A series of tech talks this week reflected the festival’s conflict-adverse tone. The eminent futurist (and Googler) Ray Kurzweil was joined onstage for a keynote discussion led by none other than his daughter, the writer and cartoonist Amy Kurzweil. The interplay between an artist and her futuristic father made for an interesting discussion about family and creativity. But it left little room to examine, say, how society will grapple with the effects of widespread automation, or to discuss the ethical dilemmas involved with ever-more-powerful AI taking on bigger roles in transportation, medicine, and warfare.

Ray Kurzweil and his daughter, cartoonist and author Amy Kurzweil, onstage at the SXSW Interactive festival on Monday, March 13th.
Ray Kurzweil and his daughter, cartoonist and author Amy Kurzweil, onstage at the SXSW Interactive festival on Monday, March 13th.
Photo by Katrina Barber / Getty Images for SXSW

Even when journalists were moderators, they struggled to push their subjects into making news. Internet pioneer Vint Cerf, in a discussion with IEEE Spectrum editor Susan Hassler about the democratizing nature of the early internet, never received a question about the polarized nature of the internet we inhabit today — with Facebook dominating the distribution of media, for example, or Twitter providing a platform for white nationalists. The discussion only touched on the internet’s dark, conspiratorial, and abusive underbelly at Cerf’s own suggestion, when he offered different solutions to “prohibit the bad actions that take place” on the internet. Yet this was only after Hassler urged Cerf to talk at length about his personal life and background.  

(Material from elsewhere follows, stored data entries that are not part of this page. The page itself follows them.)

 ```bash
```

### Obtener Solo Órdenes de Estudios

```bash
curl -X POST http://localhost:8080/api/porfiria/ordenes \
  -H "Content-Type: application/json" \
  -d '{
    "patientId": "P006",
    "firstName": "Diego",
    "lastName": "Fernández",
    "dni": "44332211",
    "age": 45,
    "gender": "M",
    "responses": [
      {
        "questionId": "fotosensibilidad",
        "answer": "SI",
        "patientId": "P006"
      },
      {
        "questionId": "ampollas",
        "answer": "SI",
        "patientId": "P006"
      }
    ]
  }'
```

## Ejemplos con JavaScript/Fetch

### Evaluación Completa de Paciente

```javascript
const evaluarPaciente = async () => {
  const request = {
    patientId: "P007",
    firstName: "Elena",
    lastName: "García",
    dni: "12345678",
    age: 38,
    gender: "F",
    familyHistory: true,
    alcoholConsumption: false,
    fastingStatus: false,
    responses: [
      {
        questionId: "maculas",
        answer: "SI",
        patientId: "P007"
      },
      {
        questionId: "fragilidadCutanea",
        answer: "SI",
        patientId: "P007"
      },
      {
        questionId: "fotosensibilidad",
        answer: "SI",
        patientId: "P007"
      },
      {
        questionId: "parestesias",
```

The biggest newsmaker at SXSW this year should have been FBI director James Comey, who was expected to face questions about Russian interference in the US election and President Donald Trump’s baseless claims about Obama administration wiretapping. But Comey pulled out at the last minute, forcing festival organizers to substitute the FBI’s chief lawyer, James Baker, for a criminally bland discussion. Even The New York Times, which sent editor-in-chief Dean Baquet to talk about news in the age of Trump, was interviewed by one of his own employees, media columnist Jim Rutenberg, who joked quite a few times about pushing back against the man who writes his check.

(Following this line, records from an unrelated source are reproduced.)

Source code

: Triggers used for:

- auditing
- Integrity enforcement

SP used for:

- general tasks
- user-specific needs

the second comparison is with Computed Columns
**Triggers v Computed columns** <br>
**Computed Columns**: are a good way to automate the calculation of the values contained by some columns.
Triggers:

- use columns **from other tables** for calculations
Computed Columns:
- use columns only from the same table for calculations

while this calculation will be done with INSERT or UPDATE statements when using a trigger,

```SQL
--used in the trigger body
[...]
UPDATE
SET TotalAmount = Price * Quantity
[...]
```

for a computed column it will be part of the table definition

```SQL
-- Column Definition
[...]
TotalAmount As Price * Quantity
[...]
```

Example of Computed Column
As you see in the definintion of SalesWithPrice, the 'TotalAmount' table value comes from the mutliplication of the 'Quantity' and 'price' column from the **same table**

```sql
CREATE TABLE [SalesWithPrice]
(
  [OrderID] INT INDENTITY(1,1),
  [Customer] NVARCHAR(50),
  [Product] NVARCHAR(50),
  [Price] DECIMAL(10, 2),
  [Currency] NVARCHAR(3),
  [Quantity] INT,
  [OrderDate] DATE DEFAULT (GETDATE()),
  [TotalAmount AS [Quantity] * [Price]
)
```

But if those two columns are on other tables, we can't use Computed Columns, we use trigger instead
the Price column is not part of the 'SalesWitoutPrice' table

FBI director James Comey pulled out at the last minute

A company named Slido, which served as the festival’s platform for audience members to ask questions, deserves some of the blame here as well. The app and its web portal worked fine, but it also meant that every question was screened by the moderator — and we’ll never know what great questions went unasked because a moderator felt uncomfortable reading them out loud.  

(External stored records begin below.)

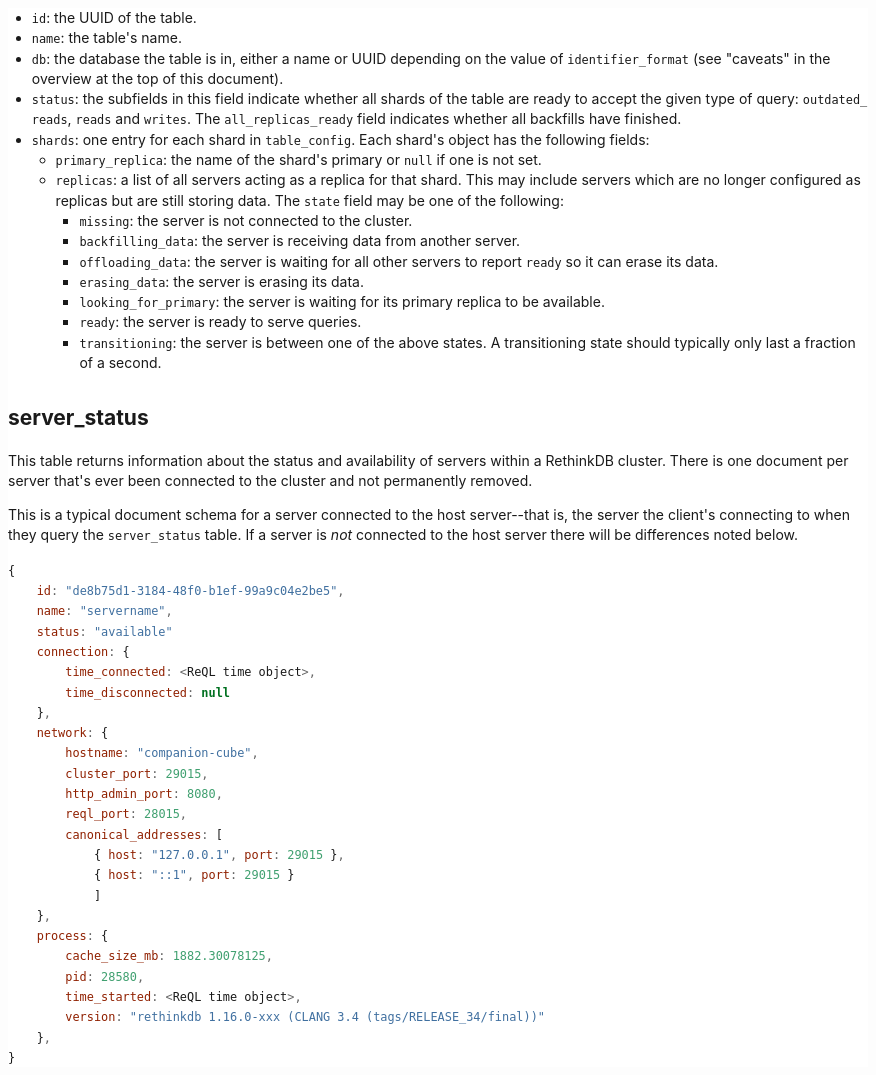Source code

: * `id`: the UUID of the table.
* `name`: the table's name.
* `db`: the database the table is in, either a name or UUID depending on the value of `identifier_format` (see "caveats" in the overview at the top of this document).
* `status`: the subfields in this field indicate whether all shards of the table are ready to accept the given type of query: `outdated_reads`, `reads` and `writes`. The `all_replicas_ready` field indicates whether all backfills have finished.
* `shards`: one entry for each shard in `table_config`. Each shard's object has the following fields:
	* `primary_replica`: the name of the shard's primary or `null` if one is not set.
	* `replicas`: a list of all servers acting as a replica for that shard. This may include servers which are no longer configured as replicas but are still storing data. The `state` field may be one of the following:
		* `missing`: the server is not connected to the cluster.
		* `backfilling_data`: the server is receiving data from another server.
		* `offloading_data`: the server is waiting for all other servers to report `ready` so it can erase its data.
		* `erasing_data`: the server is erasing its data.
		* `looking_for_primary`: the server is waiting for its primary replica to be available.
		* `ready`: the server is ready to serve queries.
		* `transitioning`: the server is between one of the above states. A transitioning state should typically only last a fraction of a second.

## server_status ##

This table returns information about the status and availability of servers within a RethinkDB cluster. There is one document per server that's ever been connected to the cluster and not permanently removed.

This is a typical document schema for a server connected to the host server--that is, the server the client's connecting to when they query the `server_status` table. If a server is *not* connected to the host server there will be differences noted below.

```js
{
    id: "de8b75d1-3184-48f0-b1ef-99a9c04e2be5",
    name: "servername",
    status: "available"
    connection: {
        time_connected: <ReQL time object>,
        time_disconnected: null
    },
    network: {
        hostname: "companion-cube",
        cluster_port: 29015,
        http_admin_port: 8080,
        reql_port: 28015,
        canonical_addresses: [
            { host: "127.0.0.1", port: 29015 },
            { host: "::1", port: 29015 }
            ]
    },
    process: {
        cache_size_mb: 1882.30078125,
        pid: 28580,
        time_started: <ReQL time object>,
        version: "rethinkdb 1.16.0-xxx (CLANG 3.4 (tags/RELEASE_34/final))"
    },
}
```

On one hand, SXSW has always been much more of a party than it is a news conference. But after seemingly reaching a digital-marketing nadir in 2014, the festival has slowly bounced back, cutting back on the most groan-worthy advertising panels and introducing more far-future discussions into the mix. When Meerkat erupted at SXSW in 2015, the festival seemed newly vital. But after a lackluster 2016, and an even less newsworthy 2017, it’s fair to again ask what the point of all these panels is supposed to be. It’s a hard question — and one that, just like one of its many wooden guests this year, the festival would rather avoid.